[[ Records for this exercise open ]]

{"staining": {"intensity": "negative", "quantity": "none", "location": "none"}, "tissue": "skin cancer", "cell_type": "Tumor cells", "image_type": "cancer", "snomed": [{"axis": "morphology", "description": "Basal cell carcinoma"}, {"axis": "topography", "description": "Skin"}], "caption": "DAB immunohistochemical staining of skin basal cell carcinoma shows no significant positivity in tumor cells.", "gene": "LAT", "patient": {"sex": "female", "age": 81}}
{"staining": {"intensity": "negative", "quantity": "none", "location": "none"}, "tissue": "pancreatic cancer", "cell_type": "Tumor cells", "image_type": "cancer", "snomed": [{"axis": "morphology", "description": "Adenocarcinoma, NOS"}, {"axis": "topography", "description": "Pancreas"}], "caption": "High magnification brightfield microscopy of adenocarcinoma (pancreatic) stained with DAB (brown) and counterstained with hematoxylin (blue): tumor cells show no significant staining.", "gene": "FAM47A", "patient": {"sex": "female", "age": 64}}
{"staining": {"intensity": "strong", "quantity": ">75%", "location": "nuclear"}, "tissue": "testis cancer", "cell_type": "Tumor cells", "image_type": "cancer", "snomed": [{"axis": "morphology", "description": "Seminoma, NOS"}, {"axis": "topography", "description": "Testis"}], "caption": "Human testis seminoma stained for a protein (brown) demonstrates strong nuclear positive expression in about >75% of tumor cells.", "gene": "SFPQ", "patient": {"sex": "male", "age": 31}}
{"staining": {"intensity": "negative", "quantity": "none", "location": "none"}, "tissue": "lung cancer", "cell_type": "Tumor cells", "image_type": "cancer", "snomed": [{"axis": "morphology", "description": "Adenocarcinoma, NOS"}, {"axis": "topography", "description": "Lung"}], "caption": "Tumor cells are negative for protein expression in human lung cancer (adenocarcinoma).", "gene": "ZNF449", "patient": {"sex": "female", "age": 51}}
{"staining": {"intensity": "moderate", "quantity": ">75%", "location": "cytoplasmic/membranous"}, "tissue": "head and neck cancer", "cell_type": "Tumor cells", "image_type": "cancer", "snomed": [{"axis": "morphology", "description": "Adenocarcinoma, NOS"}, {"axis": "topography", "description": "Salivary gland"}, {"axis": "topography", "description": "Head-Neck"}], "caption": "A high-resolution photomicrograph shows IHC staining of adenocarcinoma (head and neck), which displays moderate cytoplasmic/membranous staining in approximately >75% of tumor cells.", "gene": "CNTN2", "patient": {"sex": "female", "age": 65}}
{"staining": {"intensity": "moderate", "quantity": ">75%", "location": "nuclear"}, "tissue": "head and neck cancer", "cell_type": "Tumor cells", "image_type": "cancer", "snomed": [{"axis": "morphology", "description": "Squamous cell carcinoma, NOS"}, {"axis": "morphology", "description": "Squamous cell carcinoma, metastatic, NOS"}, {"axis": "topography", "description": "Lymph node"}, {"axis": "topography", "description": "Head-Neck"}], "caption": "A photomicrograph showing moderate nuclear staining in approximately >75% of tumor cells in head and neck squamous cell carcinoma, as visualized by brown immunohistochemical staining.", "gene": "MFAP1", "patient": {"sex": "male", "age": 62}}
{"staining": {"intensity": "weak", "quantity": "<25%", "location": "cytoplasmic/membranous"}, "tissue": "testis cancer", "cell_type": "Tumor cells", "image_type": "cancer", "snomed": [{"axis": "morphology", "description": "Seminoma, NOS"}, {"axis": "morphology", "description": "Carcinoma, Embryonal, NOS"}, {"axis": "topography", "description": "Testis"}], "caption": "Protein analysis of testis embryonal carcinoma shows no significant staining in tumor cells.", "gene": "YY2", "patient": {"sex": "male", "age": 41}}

[[ Records for this exercise closed ]]

**Activity:**
Type the records out again. Match them exactly.

**Completed task:**
{"staining": {"intensity": "negative", "quantity": "none", "location": "none"}, "tissue": "skin cancer", "cell_type": "Tumor cells", "image_type": "cancer", "snomed": [{"axis": "morphology", "description": "Basal cell carcinoma"}, {"axis": "topography", "description": "Skin"}], "caption": "DAB immunohistochemical staining of skin basal cell carcinoma shows no significant positivity in tumor cells.", "gene": "LAT", "patient": {"sex": "female", "age": 81}}
{"staining": {"intensity": "negative", "quantity": "none", "location": "none"}, "tissue": "pancreatic cancer", "cell_type": "Tumor cells", "image_type": "cancer", "snomed": [{"axis": "morphology", "description": "Adenocarcinoma, NOS"}, {"axis": "topography", "description": "Pancreas"}], "caption": "High magnification brightfield microscopy of adenocarcinoma (pancreatic) stained with DAB (brown) and counterstained with hematoxylin (blue): tumor cells show no significant staining.", "gene": "FAM47A", "patient": {"sex": "female", "age": 64}}
{"staining": {"intensity": "strong", "quantity": ">75%", "location": "nuclear"}, "tissue": "testis cancer", "cell_type": "Tumor cells", "image_type": "cancer", "snomed": [{"axis": "morphology", "description": "Seminoma, NOS"}, {"axis": "topography", "description": "Testis"}], "caption": "Human testis seminoma stained for a protein (brown) demonstrates strong nuclear positive expression in about >75% of tumor cells.", "gene": "SFPQ", "patient": {"sex": "male", "age": 31}}
{"staining": {"intensity": "negative", "quantity": "none", "location": "none"}, "tissue": "lung cancer", "cell_type": "Tumor cells", "image_type": "cancer", "snomed": [{"axis": "morphology", "description": "Adenocarcinoma, NOS"}, {"axis": "topography", "description": "Lung"}], "caption": "Tumor cells are negative for protein expression in human lung cancer (adenocarcinoma).", "gene": "ZNF449", "patient": {"sex": "female", "age": 51}}
{"staining": {"intensity": "moderate", "quantity": ">75%", "location": "cytoplasmic/membranous"}, "tissue": "head and neck cancer", "cell_type": "Tumor cells", "image_type": "cancer", "snomed": [{"axis": "morphology", "description": "Adenocarcinoma, NOS"}, {"axis": "topography", "description": "Salivary gland"}, {"axis": "topography", "description": "Head-Neck"}], "caption": "A high-resolution photomicrograph shows IHC staining of adenocarcinoma (head and neck), which displays moderate cytoplasmic/membranous staining in approximately >75% of tumor cells.", "gene": "CNTN2", "patient": {"sex": "female", "age": 65}}
{"staining": {"intensity": "moderate", "quantity": ">75%", "location": "nuclear"}, "tissue": "head and neck cancer", "cell_type": "Tumor cells", "image_type": "cancer", "snomed": [{"axis": "morphology", "description": "Squamous cell carcinoma, NOS"}, {"axis": "morphology", "description": "Squamous cell carcinoma, metastatic, NOS"}, {"axis": "topography", "description": "Lymph node"}, {"axis": "topography", "description": "Head-Neck"}], "caption": "A photomicrograph showing moderate nuclear staining in approximately >75% of tumor cells in head and neck squamous cell carcinoma, as visualized by brown immunohistochemical staining.", "gene": "MFAP1", "patient": {"sex": "male", "age": 62}}
{"staining": {"intensity": "weak", "quantity": "<25%", "location": "cytoplasmic/membranous"}, "tissue": "testis cancer", "cell_type": "Tumor cells", "image_type": "cancer", "snomed": [{"axis": "morphology", "description": "Seminoma, NOS"}, {"axis": "morphology", "description": "Carcinoma, Embryonal, NOS"}, {"axis": "topography", "description": "Testis"}], "caption": "Protein analysis of testis embryonal carcinoma shows no significant staining in tumor cells.", "gene": "YY2", "patient": {"sex": "male", "age": 41}}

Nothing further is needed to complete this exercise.